■ What is being asked
Please repeat the records exactly. The pictures are to be left out.

■ Given data
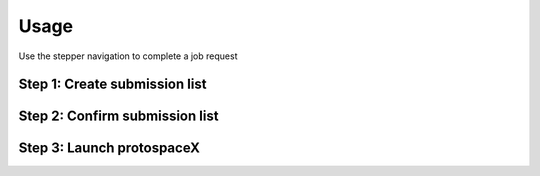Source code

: Usage
=====

Use the stepper navigation to complete a job request

.. figure:: /_static/images/stepper.png
   :width: 80%
   :align: center
   :alt: GitHub template for the tutorial

Step 1: Create submission list
------------------------------

Step 2: Confirm submission list
-------------------------------

Step 3: Launch protospaceX
------------------

.. autosummary::
   :toctree: generated
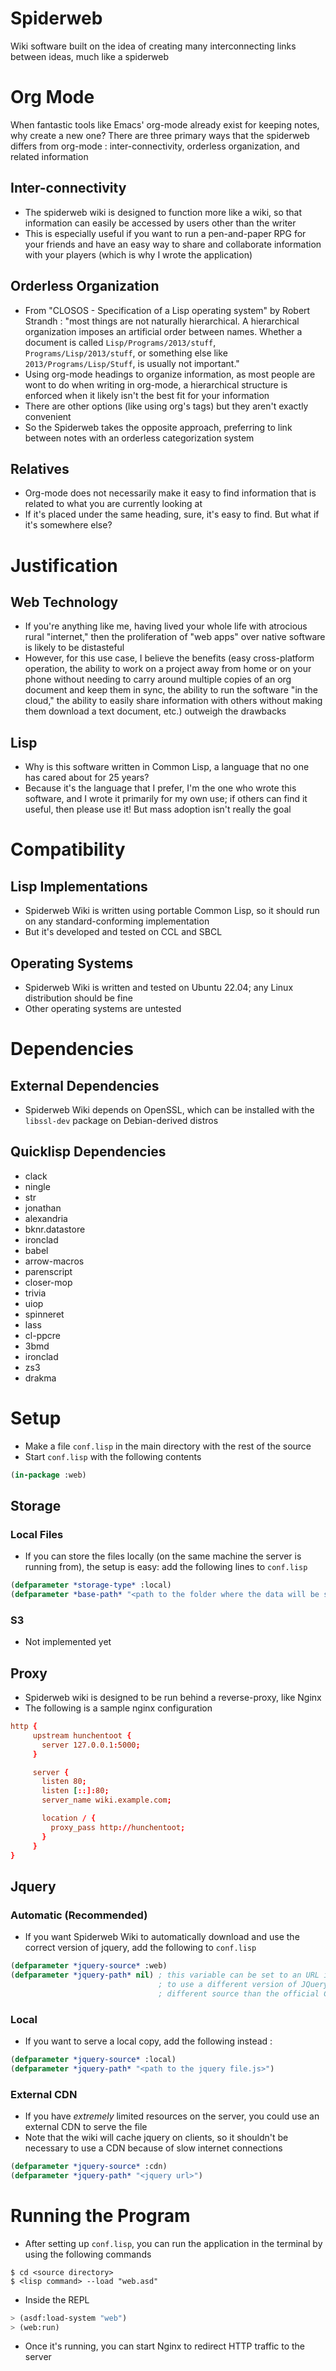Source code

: * Spiderweb
  Wiki software built on the idea of creating many interconnecting links between
  ideas, much like a spiderweb
* Org Mode
  When fantastic tools like Emacs' org-mode already exist for keeping notes, why
  create a new one? There are three primary ways that the spiderweb differs from
  org-mode : inter-connectivity, orderless organization, and related information
** Inter-connectivity
   - The spiderweb wiki is designed to function more like a wiki, so that information
     can easily be accessed by users other than the writer
   - This is especially useful if you want to run a pen-and-paper RPG for your
     friends and have an easy way to share and collaborate information with your
     players (which is why I wrote the application)
** Orderless Organization
   - From "CLOSOS - Specification of a Lisp operating system" by Robert Strandh :
     "most things are not naturally hierarchical. A hierarchical organization imposes
     an artificial order between names. Whether a document is called
     ~Lisp/Programs/2013/stuff~, ~Programs/Lisp/2013/stuff~, or something else like
     ~2013/Programs/Lisp/Stuff~, is usually not important."
   - Using org-mode headings to organize information, as most people are wont to do
     when writing in org-mode, a hierarchical structure is enforced when it likely
     isn't the best fit for your information
   - There are other options (like using org's tags) but they aren't exactly
     convenient
   - So the Spiderweb takes the opposite approach, preferring to link between notes
     with an orderless categorization system
** Relatives
   - Org-mode does not necessarily make it easy to find information that is related
     to what you are currently looking at
   - If it's placed under the same heading, sure, it's easy to find. But what if it's
     somewhere else?
* Justification
** Web Technology
   - If you're anything like me, having lived your whole life with atrocious rural
     "internet," then the proliferation of "web apps" over native software is likely
     to be distasteful
   - However, for this use case, I believe the benefits (easy cross-platform
     operation, the ability to work on a project away from home or on your phone
     without needing to carry around multiple copies of an org document and keep them
     in sync, the ability to run the software "in the cloud," the ability to easily
     share information with others without making them download a text document,
     etc.) outweigh the drawbacks
** Lisp
   - Why is this software written in Common Lisp, a language that no one has cared
     about for 25 years?
   - Because it's the language that I prefer, I'm the one who wrote this software,
     and I wrote it primarily for my own use; if others can find it useful, then
     please use it! But mass adoption isn't really the goal
* Compatibility
** Lisp Implementations
   - Spiderweb Wiki is written using portable Common Lisp, so it should run on any
     standard-conforming implementation
   - But it's developed and tested on CCL and SBCL
** Operating Systems
   - Spiderweb Wiki is written and tested on Ubuntu 22.04; any Linux distribution
     should be fine
   - Other operating systems are untested
* Dependencies
** External Dependencies
   - Spiderweb Wiki depends on OpenSSL, which can be installed with the ~libssl-dev~
     package on Debian-derived distros
** Quicklisp Dependencies
   - clack
   - ningle
   - str
   - jonathan
   - alexandria
   - bknr.datastore
   - ironclad
   - babel
   - arrow-macros
   - parenscript
   - closer-mop
   - trivia
   - uiop
   - spinneret
   - lass
   - cl-ppcre
   - 3bmd
   - ironclad
   - zs3
   - drakma
* Setup
  - Make a file ~conf.lisp~ in the main directory with the rest of the source
  - Start ~conf.lisp~ with the following contents
#+begin_src lisp
(in-package :web)
#+end_src
** Storage
*** Local Files
    - If you can store the files locally (on the same machine the server is running
      from), the setup is easy: add the following lines to ~conf.lisp~
#+begin_src lisp
(defparameter *storage-type* :local)
(defparameter *base-path* "<path to the folder where the data will be stored>/")
#+end_src
*** S3
    - Not implemented yet
** Proxy
   - Spiderweb wiki is designed to be run behind a reverse-proxy, like Nginx
   - The following is a sample nginx configuration
#+begin_src conf
http {
     upstream hunchentoot {
       server 127.0.0.1:5000;
     }

     server {
       listen 80;
       listen [::]:80;
       server_name wiki.example.com;

       location / {
         proxy_pass http://hunchentoot;
       }
     }
}
#+end_src
** Jquery
*** Automatic (Recommended) 
    - If you want Spiderweb Wiki to automatically download and use the correct
      version of jquery, add the following to ~conf.lisp~
#+begin_src lisp
(defparameter *jquery-source* :web)
(defparameter *jquery-path* nil) ; this variable can be set to an URL if you want
                                 ; to use a different version of JQuery or a 
                                 ; different source than the official CDN
#+end_src
*** Local
    - If you want to serve a local copy, add the following instead :
#+begin_src lisp
(defparameter *jquery-source* :local)
(defparameter *jquery-path* "<path to the jquery file.js>")
#+end_src
*** External CDN
    - If you have /extremely/ limited resources on the server, you could use an
      external CDN to serve the file
    - Note that the wiki will cache jquery on clients, so it shouldn't be necessary
      to use a CDN because of slow internet connections
#+begin_src lisp
(defparameter *jquery-source* :cdn)
(defparameter *jquery-path* "<jquery url>")
#+end_src
* Running the Program
  - After setting up ~conf.lisp~, you can run the application in the terminal by
    using the following commands
#+begin_src eshell
$ cd <source directory>
$ <lisp command> --load "web.asd"
#+end_src
  - Inside the REPL
#+begin_src lisp
> (asdf:load-system "web")
> (web:run)
#+end_src
  - Once it's running, you can start Nginx to redirect HTTP traffic to the server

■ Response box
Source code

: Usage
=====

Use the stepper navigation to complete a job request

.. figure:: /_static/images/stepper.png
   :width: 80%
   :align: center
   :alt: GitHub template for the tutorial

Step 1: Create submission list
------------------------------

Step 2: Confirm submission list
-------------------------------

Step 3: Launch protospaceX
------------------

.. autosummary::
   :toctree: generated
Source code

: * Spiderweb
  Wiki software built on the idea of creating many interconnecting links between
  ideas, much like a spiderweb
* Org Mode
  When fantastic tools like Emacs' org-mode already exist for keeping notes, why
  create a new one? There are three primary ways that the spiderweb differs from
  org-mode : inter-connectivity, orderless organization, and related information
** Inter-connectivity
   - The spiderweb wiki is designed to function more like a wiki, so that information
     can easily be accessed by users other than the writer
   - This is especially useful if you want to run a pen-and-paper RPG for your
     friends and have an easy way to share and collaborate information with your
     players (which is why I wrote the application)
** Orderless Organization
   - From "CLOSOS - Specification of a Lisp operating system" by Robert Strandh :
     "most things are not naturally hierarchical. A hierarchical organization imposes
     an artificial order between names. Whether a document is called
     ~Lisp/Programs/2013/stuff~, ~Programs/Lisp/2013/stuff~, or something else like
     ~2013/Programs/Lisp/Stuff~, is usually not important."
   - Using org-mode headings to organize information, as most people are wont to do
     when writing in org-mode, a hierarchical structure is enforced when it likely
     isn't the best fit for your information
   - There are other options (like using org's tags) but they aren't exactly
     convenient
   - So the Spiderweb takes the opposite approach, preferring to link between notes
     with an orderless categorization system
** Relatives
   - Org-mode does not necessarily make it easy to find information that is related
     to what you are currently looking at
   - If it's placed under the same heading, sure, it's easy to find. But what if it's
     somewhere else?
* Justification
** Web Technology
   - If you're anything like me, having lived your whole life with atrocious rural
     "internet," then the proliferation of "web apps" over native software is likely
     to be distasteful
   - However, for this use case, I believe the benefits (easy cross-platform
     operation, the ability to work on a project away from home or on your phone
     without needing to carry around multiple copies of an org document and keep them
     in sync, the ability to run the software "in the cloud," the ability to easily
     share information with others without making them download a text document,
     etc.) outweigh the drawbacks
** Lisp
   - Why is this software written in Common Lisp, a language that no one has cared
     about for 25 years?
   - Because it's the language that I prefer, I'm the one who wrote this software,
     and I wrote it primarily for my own use; if others can find it useful, then
     please use it! But mass adoption isn't really the goal
* Compatibility
** Lisp Implementations
   - Spiderweb Wiki is written using portable Common Lisp, so it should run on any
     standard-conforming implementation
   - But it's developed and tested on CCL and SBCL
** Operating Systems
   - Spiderweb Wiki is written and tested on Ubuntu 22.04; any Linux distribution
     should be fine
   - Other operating systems are untested
* Dependencies
** External Dependencies
   - Spiderweb Wiki depends on OpenSSL, which can be installed with the ~libssl-dev~
     package on Debian-derived distros
** Quicklisp Dependencies
   - clack
   - ningle
   - str
   - jonathan
   - alexandria
   - bknr.datastore
   - ironclad
   - babel
   - arrow-macros
   - parenscript
   - closer-mop
   - trivia
   - uiop
   - spinneret
   - lass
   - cl-ppcre
   - 3bmd
   - ironclad
   - zs3
   - drakma
* Setup
  - Make a file ~conf.lisp~ in the main directory with the rest of the source
  - Start ~conf.lisp~ with the following contents
#+begin_src lisp
(in-package :web)
#+end_src
** Storage
*** Local Files
    - If you can store the files locally (on the same machine the server is running
      from), the setup is easy: add the following lines to ~conf.lisp~
#+begin_src lisp
(defparameter *storage-type* :local)
(defparameter *base-path* "<path to the folder where the data will be stored>/")
#+end_src
*** S3
    - Not implemented yet
** Proxy
   - Spiderweb wiki is designed to be run behind a reverse-proxy, like Nginx
   - The following is a sample nginx configuration
#+begin_src conf
http {
     upstream hunchentoot {
       server 127.0.0.1:5000;
     }

     server {
       listen 80;
       listen [::]:80;
       server_name wiki.example.com;

       location / {
         proxy_pass http://hunchentoot;
       }
     }
}
#+end_src
** Jquery
*** Automatic (Recommended) 
    - If you want Spiderweb Wiki to automatically download and use the correct
      version of jquery, add the following to ~conf.lisp~
#+begin_src lisp
(defparameter *jquery-source* :web)
(defparameter *jquery-path* nil) ; this variable can be set to an URL if you want
                                 ; to use a different version of JQuery or a 
                                 ; different source than the official CDN
#+end_src
*** Local
    - If you want to serve a local copy, add the following instead :
#+begin_src lisp
(defparameter *jquery-source* :local)
(defparameter *jquery-path* "<path to the jquery file.js>")
#+end_src
*** External CDN
    - If you have /extremely/ limited resources on the server, you could use an
      external CDN to serve the file
    - Note that the wiki will cache jquery on clients, so it shouldn't be necessary
      to use a CDN because of slow internet connections
#+begin_src lisp
(defparameter *jquery-source* :cdn)
(defparameter *jquery-path* "<jquery url>")
#+end_src
* Running the Program
  - After setting up ~conf.lisp~, you can run the application in the terminal by
    using the following commands
#+begin_src eshell
$ cd <source directory>
$ <lisp command> --load "web.asd"
#+end_src
  - Inside the REPL
#+begin_src lisp
> (asdf:load-system "web")
> (web:run)
#+end_src
  - Once it's running, you can start Nginx to redirect HTTP traffic to the server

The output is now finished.